Dates are loaded with fiber. According to the USDA National Nutrient Database, just one pitted date contains 1.6 g of fiber, or 6 percent of the recommended daily intake. Fiber is known for its ability to help lower cholesterol and fight and prevent obesity, heart disease and colorectal cancer. The November 2008 issue of "Critical Reviews in Food Science and Nutrition" reports that the fiber in dates is primarily insoluble fiber, which binds to fat and cholesterol and carries it out of the body.

Lower Triglycerides

Though the fiber in dates has the ability to lower cholesterol levels, researchers at the Technion-Israel Institute of Technology in Israel report that dates have better results at lowering triglyceride levels, which is another type of fat in the blood. A study published in the Sept. 9, 2009, issue of the "Journal of Agricultural and Food Chemistry," shows that consuming dates may lower triglycerides by 8 to 15 percent. Reducing your triglyceride levels will lower your risk of hardening of the arteries, heart attack and stroke, according to the National Institutes of Health.

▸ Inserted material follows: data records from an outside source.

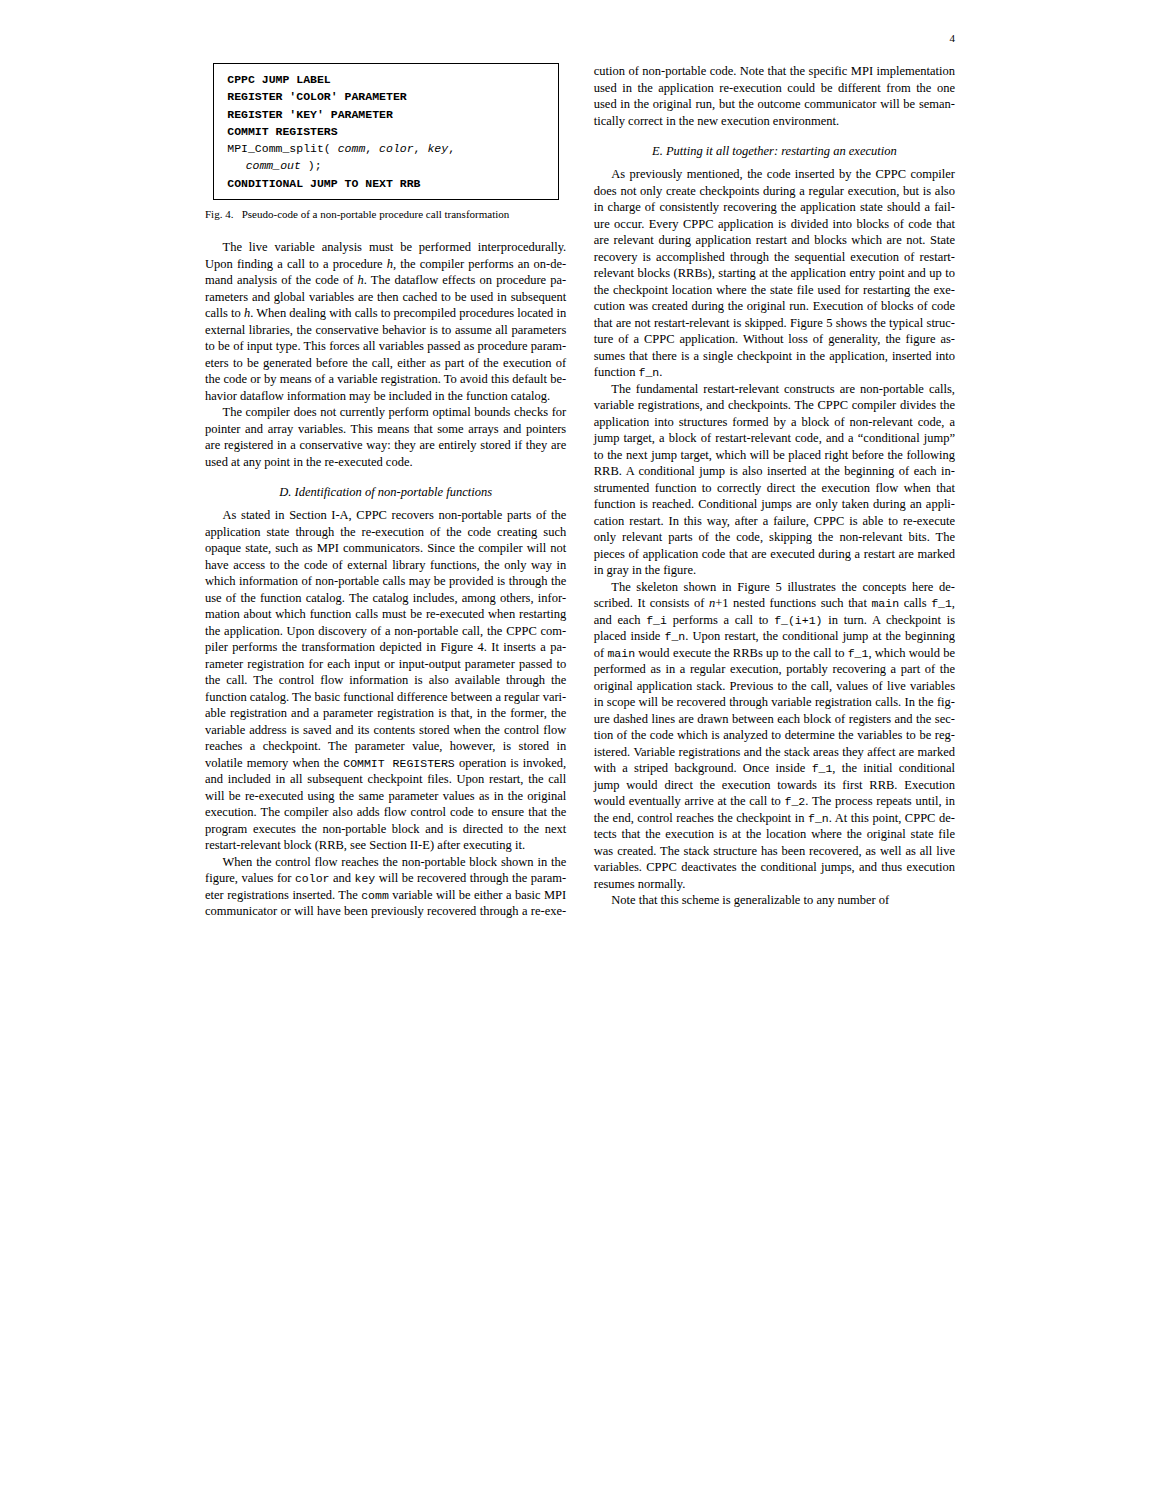4
CPPC JUMP LABEL
REGISTER 'COLOR' PARAMETER
REGISTER 'KEY' PARAMETER
COMMIT REGISTERS
MPI_Comm_split( comm, color, key,
comm_out );
CONDITIONAL JUMP TO NEXT RRB
Fig. 4. Pseudo-code of a non-portable procedure call transformation
The live variable analysis must be performed interprocedurally. Upon finding a call to a procedure h, the compiler performs an on-demand analysis of the code of h. The dataflow effects on procedure parameters and global variables are then cached to be used in subsequent calls to h. When dealing with calls to precompiled procedures located in external libraries, the conservative behavior is to assume all parameters to be of input type. This forces all variables passed as procedure parameters to be generated before the call, either as part of the execution of the code or by means of a variable registration. To avoid this default behavior dataflow information may be included in the function catalog.
The compiler does not currently perform optimal bounds checks for pointer and array variables. This means that some arrays and pointers are registered in a conservative way: they are entirely stored if they are used at any point in the re-executed code.
D. Identification of non-portable functions
As stated in Section I-A, CPPC recovers non-portable parts of the application state through the re-execution of the code creating such opaque state, such as MPI communicators. Since the compiler will not have access to the code of external library functions, the only way in which information of non-portable calls may be provided is through the use of the function catalog. The catalog includes, among others, information about which function calls must be re-executed when restarting the application. Upon discovery of a non-portable call, the CPPC compiler performs the transformation depicted in Figure 4. It inserts a parameter registration for each input or input-output parameter passed to the call. The control flow information is also available through the function catalog. The basic functional difference between a regular variable registration and a parameter registration is that, in the former, the variable address is saved and its contents stored when the control flow reaches a checkpoint. The parameter value, however, is stored in volatile memory when the COMMIT REGISTERS operation is invoked, and included in all subsequent checkpoint files. Upon restart, the call will be re-executed using the same parameter values as in the original execution. The compiler also adds flow control code to ensure that the program executes the non-portable block and is directed to the next restart-relevant block (RRB, see Section II-E) after executing it.
When the control flow reaches the non-portable block shown in the figure, values for color and key will be recovered through the parameter registrations inserted. The comm variable will be either a basic MPI communicator or will have been previously recovered through a re-execution of non-portable code. Note that the specific MPI implementation used in the application re-execution could be different from the one used in the original run, but the outcome communicator will be semantically correct in the new execution environment.
E. Putting it all together: restarting an execution
As previously mentioned, the code inserted by the CPPC compiler does not only create checkpoints during a regular execution, but is also in charge of consistently recovering the application state should a failure occur. Every CPPC application is divided into blocks of code that are relevant during application restart and blocks which are not. State recovery is accomplished through the sequential execution of restart-relevant blocks (RRBs), starting at the application entry point and up to the checkpoint location where the state file used for restarting the execution was created during the original run. Execution of blocks of code that are not restart-relevant is skipped. Figure 5 shows the typical structure of a CPPC application. Without loss of generality, the figure assumes that there is a single checkpoint in the application, inserted into function f_n.
The fundamental restart-relevant constructs are non-portable calls, variable registrations, and checkpoints. The CPPC compiler divides the application into structures formed by a block of non-relevant code, a jump target, a block of restart-relevant code, and a “conditional jump” to the next jump target, which will be placed right before the following RRB. A conditional jump is also inserted at the beginning of each instrumented function to correctly direct the execution flow when that function is reached. Conditional jumps are only taken during an application restart. In this way, after a failure, CPPC is able to re-execute only relevant parts of the code, skipping the non-relevant bits. The pieces of application code that are executed during a restart are marked in gray in the figure.
The skeleton shown in Figure 5 illustrates the concepts here described. It consists of n+1 nested functions such that main calls f_1, and each f_i performs a call to f_(i+1) in turn. A checkpoint is placed inside f_n. Upon restart, the conditional jump at the beginning of main would execute the RRBs up to the call to f_1, which would be performed as in a regular execution, portably recovering a part of the original application stack. Previous to the call, values of live variables in scope will be recovered through variable registration calls. In the figure dashed lines are drawn between each block of registers and the section of the code which is analyzed to determine the variables to be registered. Variable registrations and the stack areas they affect are marked with a striped background. Once inside f_1, the initial conditional jump would direct the execution towards its first RRB. Execution would eventually arrive at the call to f_2. The process repeats until, in the end, control reaches the checkpoint in f_n. At this point, CPPC detects that the execution is at the location where the original state file was created. The stack structure has been recovered, as well as all live variables. CPPC deactivates the conditional jumps, and thus execution resumes normally.
Note that this scheme is generalizable to any number of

Increase Vitamin and Mineral Intake

Adding dates to your diet delivers vitamins and minerals that are necessary to maintain optimum health. The primary vitamins in dates are the B vitamin family, with vitamin B-6 topping the list. The B vitamins help with the metabolism of food and the formation of new blood cells. Other vitamins include K and A. Dates are an excellent source or minerals, with potassium in the No. 1 spot. Copper, manganese, magnesium, calcium, phosphorous, iron and zinc complete the mineral profile. The body only needs small amounts of minerals, but if it is depleted of any one, it can be disastrous to your health. Snacking on dates can help you build up your body's mineral stores.

Carbohydrates

Dates are a good source of energy. Up to 80 percent of the date flesh is sugar that the body can easily access for energy. Fresh dates have a somewhat lower percentage of sugar because the contain more moisture than dried dates, and the sugar in dried dates is more concentrated, but fresh dates are still a good source of carbohydrates.

Fiber

Dates are also a food source of fiber, according to Dr. Al-Farsi. For every 100 g of dates, approximately 8 g is fiber. Most of the fiber is of the insoluble type, meaning that its major health-promoting effect is to add bulk to stool and help food move through the intestinal tract.
Low Fat

Another health benefit of dates is that they are low fat. In 100 g of dates, only a fraction of a gram is saturated fats. Saturated fats can raise serum cholesterol and lead to blood vessel and heart disease, so eating foods low in these types of fats is part of a healthy diet.